Nuova Alitalia
ma il buco resta

Riesce francamente difficile associarsi al giubilo con il quale la politica italiana sembra aver accolto l’ennesimo rilancio – sarà il quarto in 12 anni – di Alitalia, ribattezzata «Ita» per far contenta la Commissione europea, che ha chiesto discontinuità tra la vecchia compagnia e la nuova. Una vera e propria ipocrisia di Bruxelles, che è vero che da quando non c’è più Salvini al governo ci vuol bene, ma rischia la faccia se finge di non vedere enormi aiuti di Stato dietro l’operazione.

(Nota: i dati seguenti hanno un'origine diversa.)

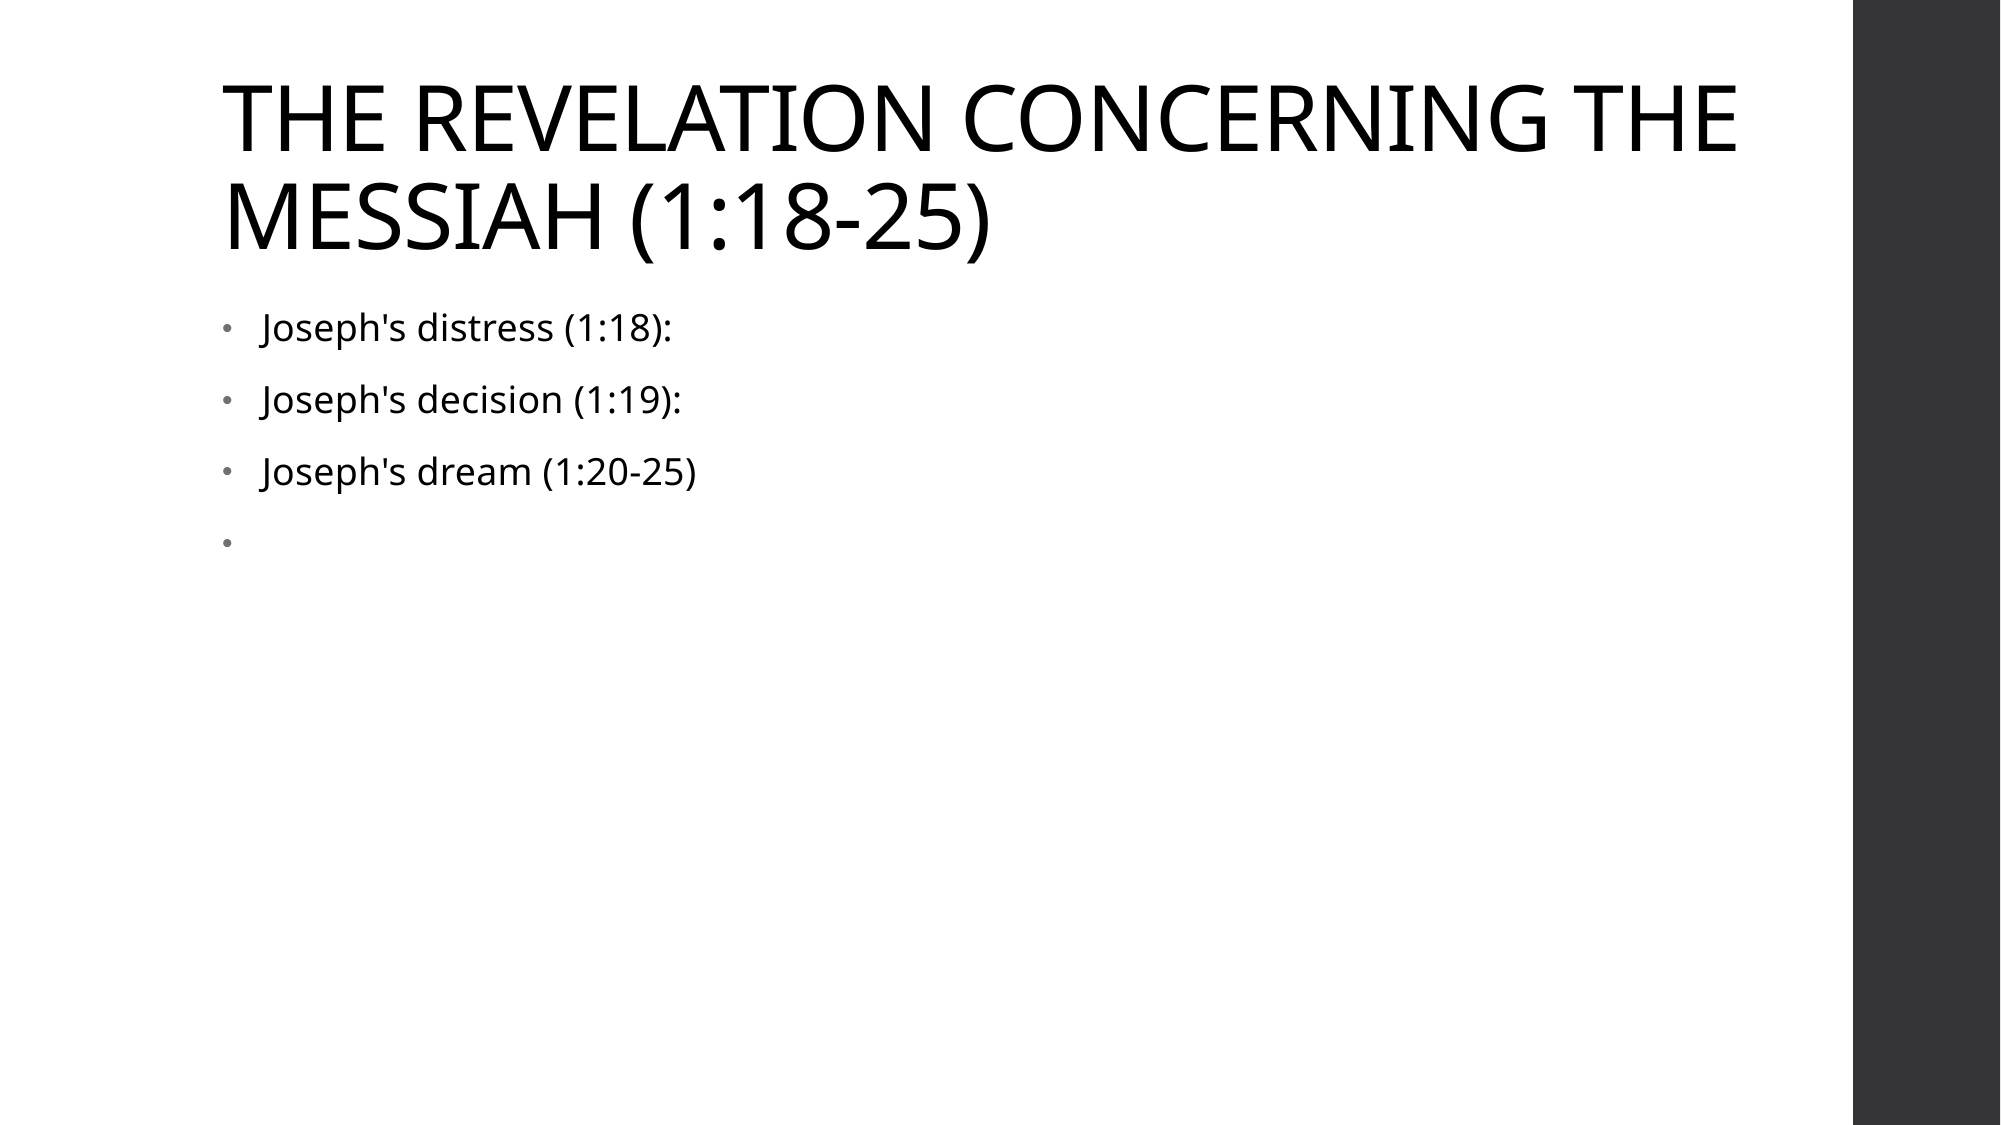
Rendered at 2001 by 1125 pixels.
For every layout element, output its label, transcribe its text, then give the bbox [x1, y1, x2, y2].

list Joseph's distress (1:18): Joseph's decision (1:19): Joseph's dream (1:20-25) [206, 299, 1617, 1014]
title THE REVELATION CONCERNING THE MESSIAH (1:18-25) [206, 60, 1797, 278]
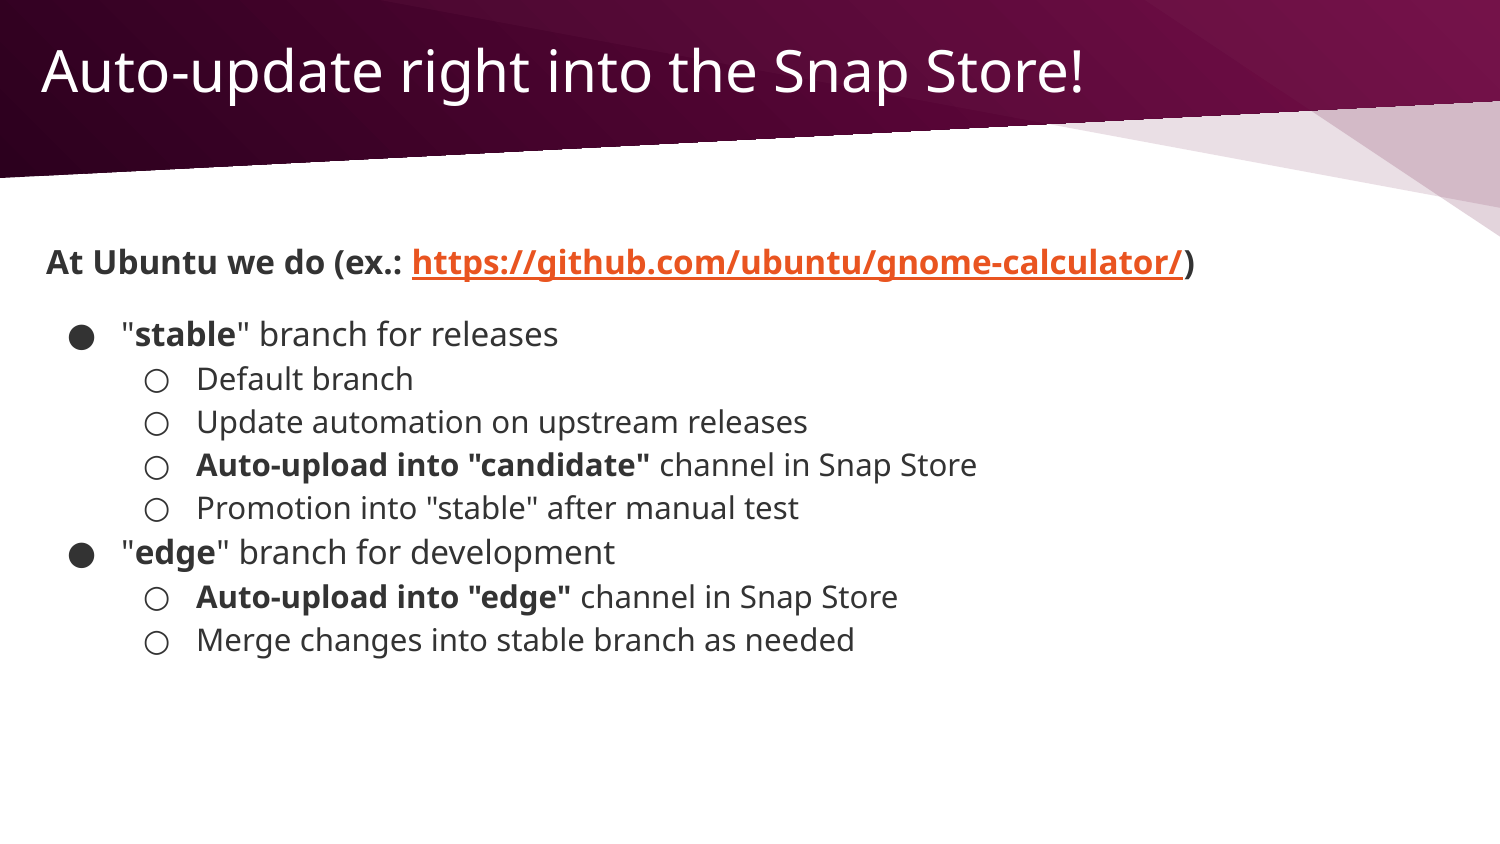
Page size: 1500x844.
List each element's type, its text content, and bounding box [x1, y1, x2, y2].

title Auto-update right into the Snap Store! [41, 5, 1336, 134]
list At Ubuntu we do (ex.: https://github.com/ubuntu/gnome-calculator/) "stable" branch for releases Default branch Update automation on upstream releases Auto-upload into "candidate" channel in Snap Store Promotion into "stable" after manual test "edge" branch for development Auto-upload into "edge" channel in Snap Store Merge changes into stable branch as needed [35, 229, 1324, 789]
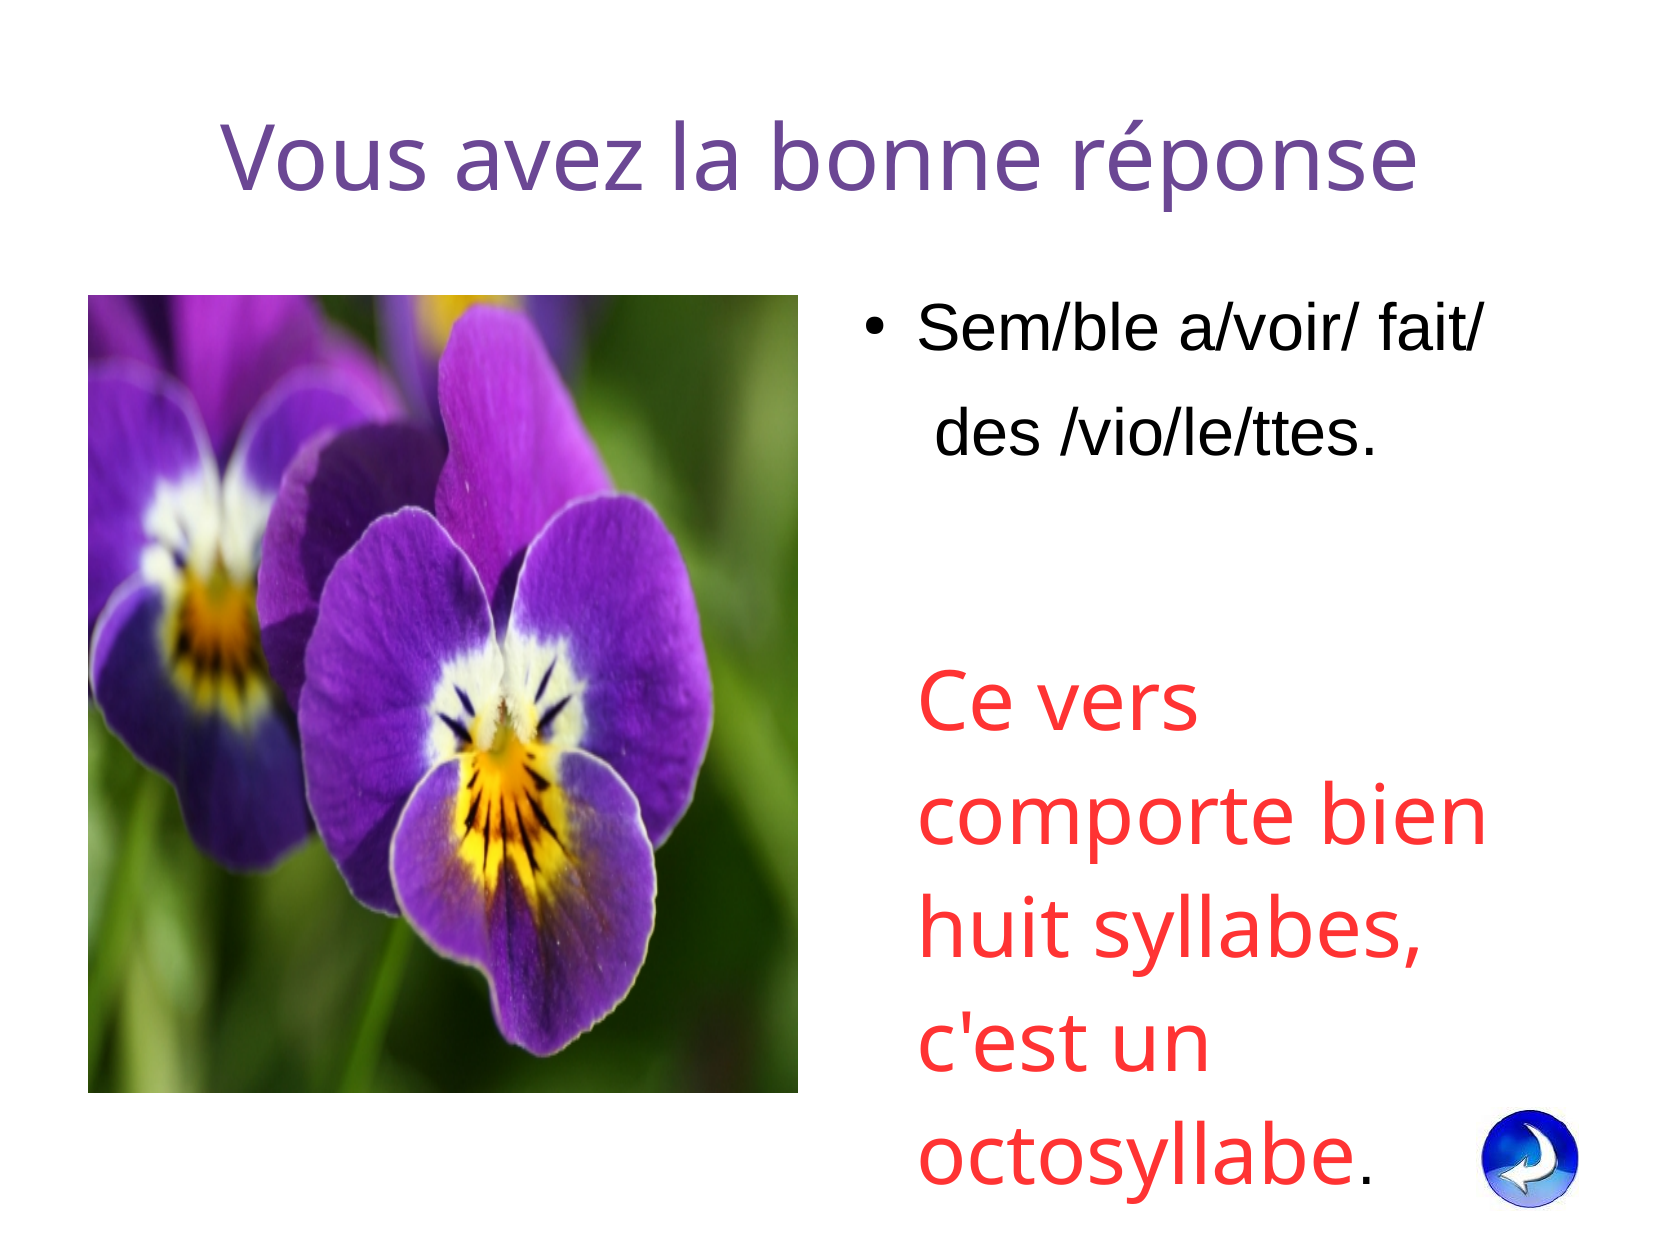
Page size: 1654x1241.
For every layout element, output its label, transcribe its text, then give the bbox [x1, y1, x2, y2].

title Vous avez la bonne réponse [76, 59, 1565, 252]
list Sem/ble a/voir/ fait/ des /vio/le/ttes. Ce vers comporte bien huit syllabes, c'est un octosyllabe. [845, 290, 1572, 1094]
picture [1476, 1107, 1579, 1211]
picture [88, 295, 798, 1093]
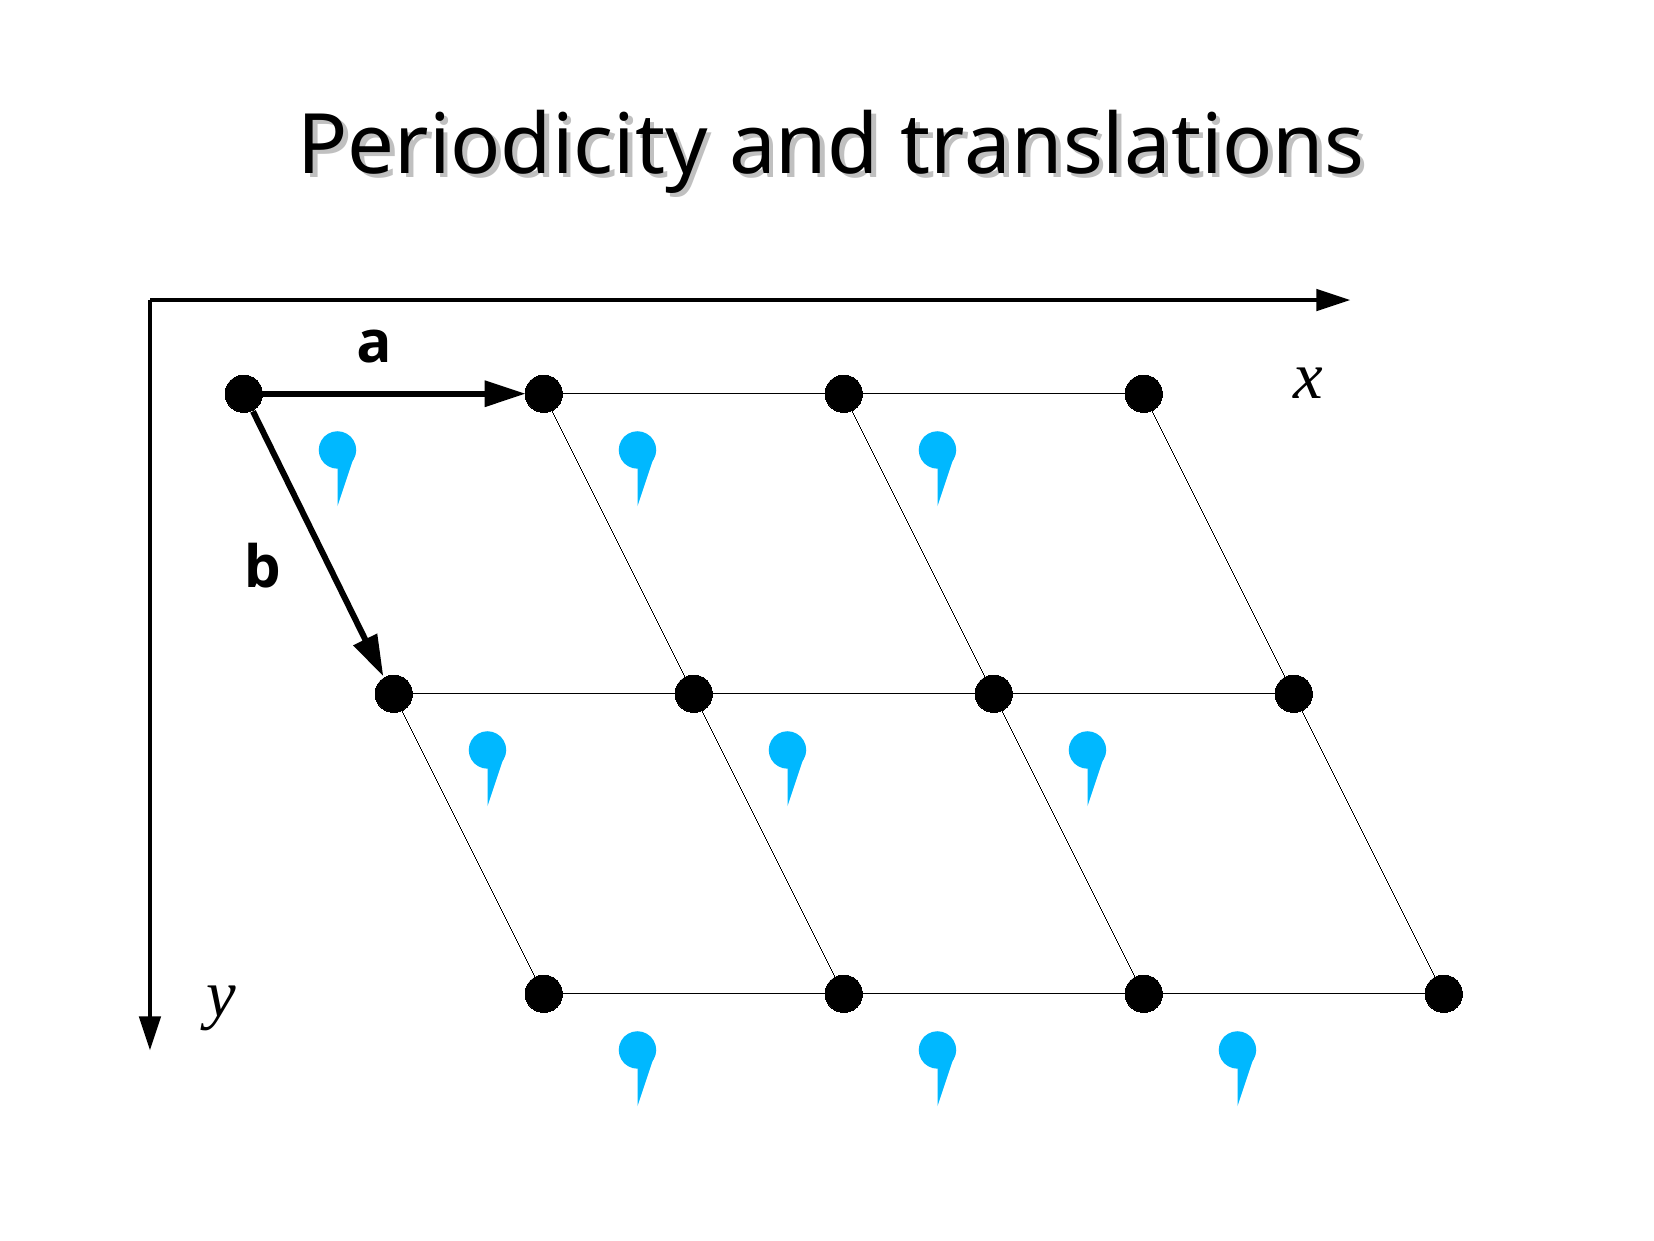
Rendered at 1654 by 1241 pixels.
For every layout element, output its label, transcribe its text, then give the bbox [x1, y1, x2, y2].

text_box [618, 1031, 657, 1107]
text_box [1125, 994, 1163, 1013]
title Periodicity and translations [125, 37, 1538, 245]
text_box [918, 1031, 957, 1107]
text_box [975, 694, 1013, 713]
text_box [1125, 375, 1163, 413]
text_box b [243, 525, 301, 611]
text_box x [1293, 338, 1332, 413]
text_box [225, 375, 263, 413]
text_box [675, 675, 713, 693]
text_box [525, 975, 563, 1013]
text_box [1275, 675, 1313, 713]
text_box [825, 975, 863, 993]
text_box [975, 675, 1013, 693]
text_box [525, 375, 563, 413]
text_box a [356, 302, 413, 386]
text_box [318, 431, 357, 507]
text_box [825, 994, 863, 1013]
text_box [768, 731, 807, 807]
text_box [618, 431, 657, 507]
text_box [1425, 975, 1463, 1013]
text_box [1218, 1031, 1257, 1107]
text_box [825, 394, 863, 413]
text_box [468, 731, 507, 807]
text_box [675, 694, 713, 713]
text_box [375, 675, 413, 713]
text_box y [206, 957, 244, 1032]
text_box [1068, 731, 1107, 807]
text_box [1125, 975, 1163, 993]
text_box [918, 431, 957, 507]
text_box [825, 375, 863, 393]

Ogni aereo che decolla da Linate perde 95 euro a passeggero, il conto perdite è almeno di due milioni al giorno. Se andiamo indietro negli anni il contribuente ha messo 10 miliardi sulla coda tricolore. Ed erano anni buoni per il trasporto aereo, alle prese con la conversione low cost a cui l’Alitalia dell’epoca non seppe far fronte, perché era - diciamola tutta - sgradita al potente sindacato interno che è riuscito a strappare una cassa integrazione interminabile e generosa, sempre rinnovata.

Il tentativo di separare la compagnia buona da quella cattiva è già stato fatto e la gestione commissariale precedente ha almeno arginato e contenuto ulteriori perdite. Ma oggi il Covid ha fatto traballare anche i colossi, figuriamoci un’Alitalia che a febbraio aveva 13.521 voli e in aprile 1.490, con i passeggeri passati da 1,4 milioni a 47 mila. Possiamo raccontarci tutte le favole belle sull’Alitalia che va a recuperare gli italiani bloccati nel mondo dalle quarantene o che recupera in estate fino a 650 mila passeggeri, ma il buco resta. E l’idrovora continua a chiedere miliardi. Il «governo del cambiamento», quello su basi talmente nuove che tutto avrebbe dovuto essere rivoluzionato, ha continuato a «prestare» altri 1,3 miliardi ad un’azienda che si guardava bene dal restituire quelli precedentemente ricevuti. Da qui l’imbarazzo della commissaria Vestager che da buona liberale vorrebbe smetterla di assistere aziende decotte. Il nuovo governo dello stesso presidente ha messo in campo 3 miliardi per la nuova fase. Il cambiamento è evidentemente finito con le promesse elettorali, ora badiamo al sodo.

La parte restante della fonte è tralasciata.